Another project she created was a film showing the ideal target market for these developments and the contrasting majority of the population. She used the stock video from the City Island project and overlayed her own clips of a heavily tattooed man. This illustrated the opposite to who they're aiming at, even though his appearance can be misleading. In the film she used images of street art that has been commissioned for certain city areas to make them more attractive and seem "edgy and creative" to the younger generations. She believes that this is the wrong use of art and is actually fraud due to the graffiti artists doing it for free, but the developers in a way frame it and take it as their own.
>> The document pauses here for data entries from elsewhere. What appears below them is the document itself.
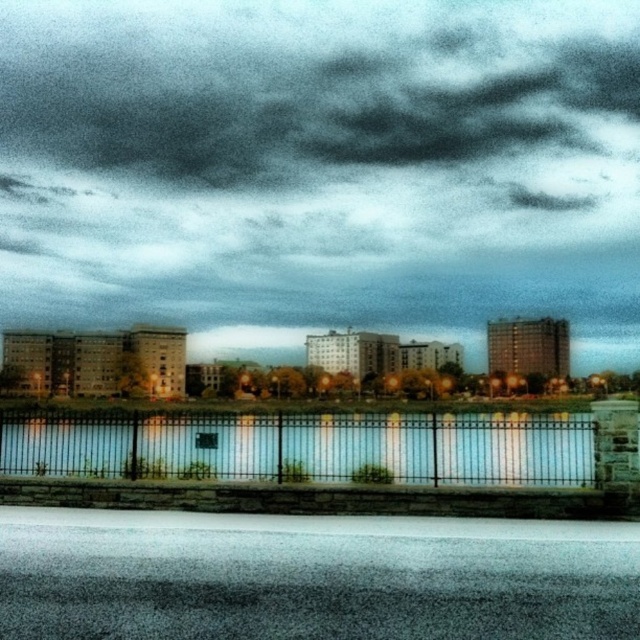
You are a city planner assessing the potential for a new billboard installation between the dark gray cloud at upper center and the black metal fence at center. Considering their relative heights, which object would you need to consider for visibility concerns?

The dark gray cloud at upper center is much taller than the black metal fence at center, so the billboard installation should consider the height of the dark gray cloud at upper center to ensure visibility.

Based on the photo, you are standing in the city at dusk and see the dark gray cloud at upper center. If you want to measure its distance using a laser rangefinder, what would the reading be?

The dark gray cloud at upper center is 56.77 meters from the viewer, so the laser rangefinder would display a reading of 56.77 meters.

You are a city planner reviewing this area. You need to determine if the dark gray cloud at upper center will block the view of the black metal fence at center from a vantage point on the ground. Based on their sizes, can you estimate if the cloud might obscure the fence?

The dark gray cloud at upper center has a larger width than the black metal fence at center, so it is possible that the cloud could block the view of the fence depending on their relative positions and distance from the observer.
Carrying on with her style of pebble dashing objects, she worked off the theme of a local standing out from their background. Manikins have changed how the product is communicated through the shop front windows. Just like us through our phones. The last project she explained was how she used fridges and people to show that us humans waste billions in money and food each year due to lack of knowledge and consumerism telling us whats safe and what to buy instead. Overall she helped me as I was in the process of the 3D project where I had to create ready made art. she gave me ideas of what types of objects and materials that can be used.